TASK REQUIREMENTS:
The response should consist of the data below, copied exactly, with no pictures in it.

____ INPUT MATERIAL

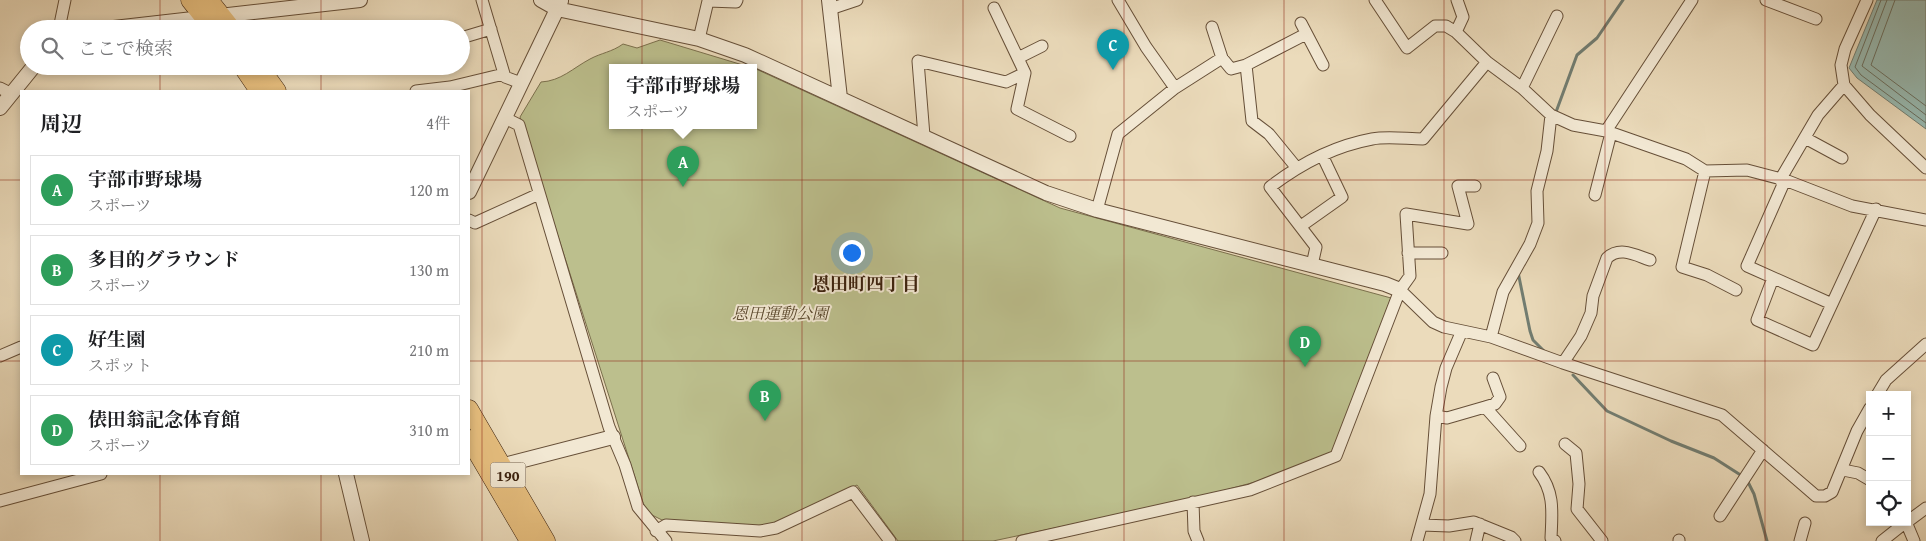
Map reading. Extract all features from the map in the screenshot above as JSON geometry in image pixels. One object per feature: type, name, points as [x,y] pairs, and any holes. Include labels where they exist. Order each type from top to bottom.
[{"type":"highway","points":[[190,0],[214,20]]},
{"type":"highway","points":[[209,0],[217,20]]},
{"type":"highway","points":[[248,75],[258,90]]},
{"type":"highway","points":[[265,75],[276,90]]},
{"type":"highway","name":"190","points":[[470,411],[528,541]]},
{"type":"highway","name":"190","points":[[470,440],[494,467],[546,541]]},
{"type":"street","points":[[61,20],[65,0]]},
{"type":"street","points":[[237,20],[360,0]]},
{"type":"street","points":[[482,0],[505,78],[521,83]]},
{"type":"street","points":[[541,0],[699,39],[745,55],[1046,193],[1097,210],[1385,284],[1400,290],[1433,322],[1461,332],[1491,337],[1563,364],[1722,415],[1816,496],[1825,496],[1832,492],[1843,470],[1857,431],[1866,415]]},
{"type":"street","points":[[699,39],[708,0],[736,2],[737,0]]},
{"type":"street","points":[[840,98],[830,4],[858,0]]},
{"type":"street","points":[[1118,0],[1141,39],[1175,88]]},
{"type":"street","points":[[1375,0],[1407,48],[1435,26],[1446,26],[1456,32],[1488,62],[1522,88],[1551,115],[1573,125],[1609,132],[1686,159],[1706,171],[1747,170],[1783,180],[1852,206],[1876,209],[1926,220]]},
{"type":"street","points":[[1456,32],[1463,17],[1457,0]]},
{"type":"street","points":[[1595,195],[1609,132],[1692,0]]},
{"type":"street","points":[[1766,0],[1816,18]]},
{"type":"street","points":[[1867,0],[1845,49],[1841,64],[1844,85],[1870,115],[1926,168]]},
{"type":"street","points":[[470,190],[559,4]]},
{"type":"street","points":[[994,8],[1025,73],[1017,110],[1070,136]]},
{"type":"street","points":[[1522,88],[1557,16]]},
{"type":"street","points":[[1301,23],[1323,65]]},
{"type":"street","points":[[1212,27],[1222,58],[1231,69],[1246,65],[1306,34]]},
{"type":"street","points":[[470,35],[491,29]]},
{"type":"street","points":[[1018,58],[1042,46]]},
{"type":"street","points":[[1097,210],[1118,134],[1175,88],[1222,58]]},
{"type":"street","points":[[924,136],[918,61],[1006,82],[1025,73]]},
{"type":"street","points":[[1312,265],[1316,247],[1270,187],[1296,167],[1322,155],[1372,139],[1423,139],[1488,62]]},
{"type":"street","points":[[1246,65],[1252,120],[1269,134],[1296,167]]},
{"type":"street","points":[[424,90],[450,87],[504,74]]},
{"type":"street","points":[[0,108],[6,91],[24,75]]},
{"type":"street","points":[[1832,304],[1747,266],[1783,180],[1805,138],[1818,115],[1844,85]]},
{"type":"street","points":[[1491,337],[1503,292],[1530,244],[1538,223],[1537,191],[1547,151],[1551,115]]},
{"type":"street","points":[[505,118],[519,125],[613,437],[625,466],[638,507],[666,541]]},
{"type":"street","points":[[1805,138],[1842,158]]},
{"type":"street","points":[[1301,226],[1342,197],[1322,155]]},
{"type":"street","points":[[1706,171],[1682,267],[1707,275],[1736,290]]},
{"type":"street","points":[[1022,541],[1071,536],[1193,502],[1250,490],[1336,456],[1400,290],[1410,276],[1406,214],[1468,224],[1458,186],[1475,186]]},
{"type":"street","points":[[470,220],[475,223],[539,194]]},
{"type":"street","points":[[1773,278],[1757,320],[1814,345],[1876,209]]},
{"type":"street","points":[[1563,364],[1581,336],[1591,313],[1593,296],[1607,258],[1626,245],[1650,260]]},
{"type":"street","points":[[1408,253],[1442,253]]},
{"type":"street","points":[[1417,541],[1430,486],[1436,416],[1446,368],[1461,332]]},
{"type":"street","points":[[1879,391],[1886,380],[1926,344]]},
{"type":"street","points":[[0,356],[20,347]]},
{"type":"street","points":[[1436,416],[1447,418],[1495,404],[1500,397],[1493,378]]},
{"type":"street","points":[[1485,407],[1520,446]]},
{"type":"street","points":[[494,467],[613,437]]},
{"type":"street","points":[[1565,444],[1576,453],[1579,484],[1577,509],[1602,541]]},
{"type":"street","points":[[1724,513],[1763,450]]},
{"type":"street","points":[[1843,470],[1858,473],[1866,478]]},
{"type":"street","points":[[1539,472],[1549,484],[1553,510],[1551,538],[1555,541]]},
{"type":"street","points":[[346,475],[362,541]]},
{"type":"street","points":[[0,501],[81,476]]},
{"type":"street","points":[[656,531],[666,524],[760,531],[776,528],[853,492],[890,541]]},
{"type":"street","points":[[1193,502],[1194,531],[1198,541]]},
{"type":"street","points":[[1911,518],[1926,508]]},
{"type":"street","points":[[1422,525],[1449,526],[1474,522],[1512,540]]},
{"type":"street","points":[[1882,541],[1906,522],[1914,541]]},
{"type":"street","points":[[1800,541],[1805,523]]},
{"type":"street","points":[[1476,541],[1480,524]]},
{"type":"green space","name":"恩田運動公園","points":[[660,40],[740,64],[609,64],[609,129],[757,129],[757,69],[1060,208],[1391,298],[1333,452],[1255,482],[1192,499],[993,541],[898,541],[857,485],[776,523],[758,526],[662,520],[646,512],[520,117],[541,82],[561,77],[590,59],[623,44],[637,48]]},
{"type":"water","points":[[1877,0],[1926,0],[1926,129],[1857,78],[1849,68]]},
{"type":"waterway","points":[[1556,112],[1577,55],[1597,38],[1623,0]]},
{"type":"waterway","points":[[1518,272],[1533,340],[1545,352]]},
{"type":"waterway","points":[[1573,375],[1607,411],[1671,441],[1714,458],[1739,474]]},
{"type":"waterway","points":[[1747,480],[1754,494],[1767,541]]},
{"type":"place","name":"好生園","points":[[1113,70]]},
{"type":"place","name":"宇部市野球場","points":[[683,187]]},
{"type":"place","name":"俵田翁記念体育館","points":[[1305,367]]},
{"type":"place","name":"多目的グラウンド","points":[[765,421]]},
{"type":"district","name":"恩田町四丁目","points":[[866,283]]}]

________

OUTPUT BELOW:
Map reading. Extract all features from the map in the screenshot above as JSON geometry in image pixels. One object per feature: type, name, points as [x,y] pairs, and any holes. Include labels where they exist. Order each type from top to bottom.
[{"type":"highway","points":[[190,0],[214,20]]},
{"type":"highway","points":[[209,0],[217,20]]},
{"type":"highway","points":[[248,75],[258,90]]},
{"type":"highway","points":[[265,75],[276,90]]},
{"type":"highway","name":"190","points":[[470,411],[528,541]]},
{"type":"highway","name":"190","points":[[470,440],[494,467],[546,541]]},
{"type":"street","points":[[61,20],[65,0]]},
{"type":"street","points":[[237,20],[360,0]]},
{"type":"street","points":[[482,0],[505,78],[521,83]]},
{"type":"street","points":[[541,0],[699,39],[745,55],[1046,193],[1097,210],[1385,284],[1400,290],[1433,322],[1461,332],[1491,337],[1563,364],[1722,415],[1816,496],[1825,496],[1832,492],[1843,470],[1857,431],[1866,415]]},
{"type":"street","points":[[699,39],[708,0],[736,2],[737,0]]},
{"type":"street","points":[[840,98],[830,4],[858,0]]},
{"type":"street","points":[[1118,0],[1141,39],[1175,88]]},
{"type":"street","points":[[1375,0],[1407,48],[1435,26],[1446,26],[1456,32],[1488,62],[1522,88],[1551,115],[1573,125],[1609,132],[1686,159],[1706,171],[1747,170],[1783,180],[1852,206],[1876,209],[1926,220]]},
{"type":"street","points":[[1456,32],[1463,17],[1457,0]]},
{"type":"street","points":[[1595,195],[1609,132],[1692,0]]},
{"type":"street","points":[[1766,0],[1816,18]]},
{"type":"street","points":[[1867,0],[1845,49],[1841,64],[1844,85],[1870,115],[1926,168]]},
{"type":"street","points":[[470,190],[559,4]]},
{"type":"street","points":[[994,8],[1025,73],[1017,110],[1070,136]]},
{"type":"street","points":[[1522,88],[1557,16]]},
{"type":"street","points":[[1301,23],[1323,65]]},
{"type":"street","points":[[1212,27],[1222,58],[1231,69],[1246,65],[1306,34]]},
{"type":"street","points":[[470,35],[491,29]]},
{"type":"street","points":[[1018,58],[1042,46]]},
{"type":"street","points":[[1097,210],[1118,134],[1175,88],[1222,58]]},
{"type":"street","points":[[924,136],[918,61],[1006,82],[1025,73]]},
{"type":"street","points":[[1312,265],[1316,247],[1270,187],[1296,167],[1322,155],[1372,139],[1423,139],[1488,62]]},
{"type":"street","points":[[1246,65],[1252,120],[1269,134],[1296,167]]},
{"type":"street","points":[[424,90],[450,87],[504,74]]},
{"type":"street","points":[[0,108],[6,91],[24,75]]},
{"type":"street","points":[[1832,304],[1747,266],[1783,180],[1805,138],[1818,115],[1844,85]]},
{"type":"street","points":[[1491,337],[1503,292],[1530,244],[1538,223],[1537,191],[1547,151],[1551,115]]},
{"type":"street","points":[[505,118],[519,125],[613,437],[625,466],[638,507],[666,541]]},
{"type":"street","points":[[1805,138],[1842,158]]},
{"type":"street","points":[[1301,226],[1342,197],[1322,155]]},
{"type":"street","points":[[1706,171],[1682,267],[1707,275],[1736,290]]},
{"type":"street","points":[[1022,541],[1071,536],[1193,502],[1250,490],[1336,456],[1400,290],[1410,276],[1406,214],[1468,224],[1458,186],[1475,186]]},
{"type":"street","points":[[470,220],[475,223],[539,194]]},
{"type":"street","points":[[1773,278],[1757,320],[1814,345],[1876,209]]},
{"type":"street","points":[[1563,364],[1581,336],[1591,313],[1593,296],[1607,258],[1626,245],[1650,260]]},
{"type":"street","points":[[1408,253],[1442,253]]},
{"type":"street","points":[[1417,541],[1430,486],[1436,416],[1446,368],[1461,332]]},
{"type":"street","points":[[1879,391],[1886,380],[1926,344]]},
{"type":"street","points":[[0,356],[20,347]]},
{"type":"street","points":[[1436,416],[1447,418],[1495,404],[1500,397],[1493,378]]},
{"type":"street","points":[[1485,407],[1520,446]]},
{"type":"street","points":[[494,467],[613,437]]},
{"type":"street","points":[[1565,444],[1576,453],[1579,484],[1577,509],[1602,541]]},
{"type":"street","points":[[1724,513],[1763,450]]},
{"type":"street","points":[[1843,470],[1858,473],[1866,478]]},
{"type":"street","points":[[1539,472],[1549,484],[1553,510],[1551,538],[1555,541]]},
{"type":"street","points":[[346,475],[362,541]]},
{"type":"street","points":[[0,501],[81,476]]},
{"type":"street","points":[[656,531],[666,524],[760,531],[776,528],[853,492],[890,541]]},
{"type":"street","points":[[1193,502],[1194,531],[1198,541]]},
{"type":"street","points":[[1911,518],[1926,508]]},
{"type":"street","points":[[1422,525],[1449,526],[1474,522],[1512,540]]},
{"type":"street","points":[[1882,541],[1906,522],[1914,541]]},
{"type":"street","points":[[1800,541],[1805,523]]},
{"type":"street","points":[[1476,541],[1480,524]]},
{"type":"green space","name":"恩田運動公園","points":[[660,40],[740,64],[609,64],[609,129],[757,129],[757,69],[1060,208],[1391,298],[1333,452],[1255,482],[1192,499],[993,541],[898,541],[857,485],[776,523],[758,526],[662,520],[646,512],[520,117],[541,82],[561,77],[590,59],[623,44],[637,48]]},
{"type":"water","points":[[1877,0],[1926,0],[1926,129],[1857,78],[1849,68]]},
{"type":"waterway","points":[[1556,112],[1577,55],[1597,38],[1623,0]]},
{"type":"waterway","points":[[1518,272],[1533,340],[1545,352]]},
{"type":"waterway","points":[[1573,375],[1607,411],[1671,441],[1714,458],[1739,474]]},
{"type":"waterway","points":[[1747,480],[1754,494],[1767,541]]},
{"type":"place","name":"好生園","points":[[1113,70]]},
{"type":"place","name":"宇部市野球場","points":[[683,187]]},
{"type":"place","name":"俵田翁記念体育館","points":[[1305,367]]},
{"type":"place","name":"多目的グラウンド","points":[[765,421]]},
{"type":"district","name":"恩田町四丁目","points":[[866,283]]}]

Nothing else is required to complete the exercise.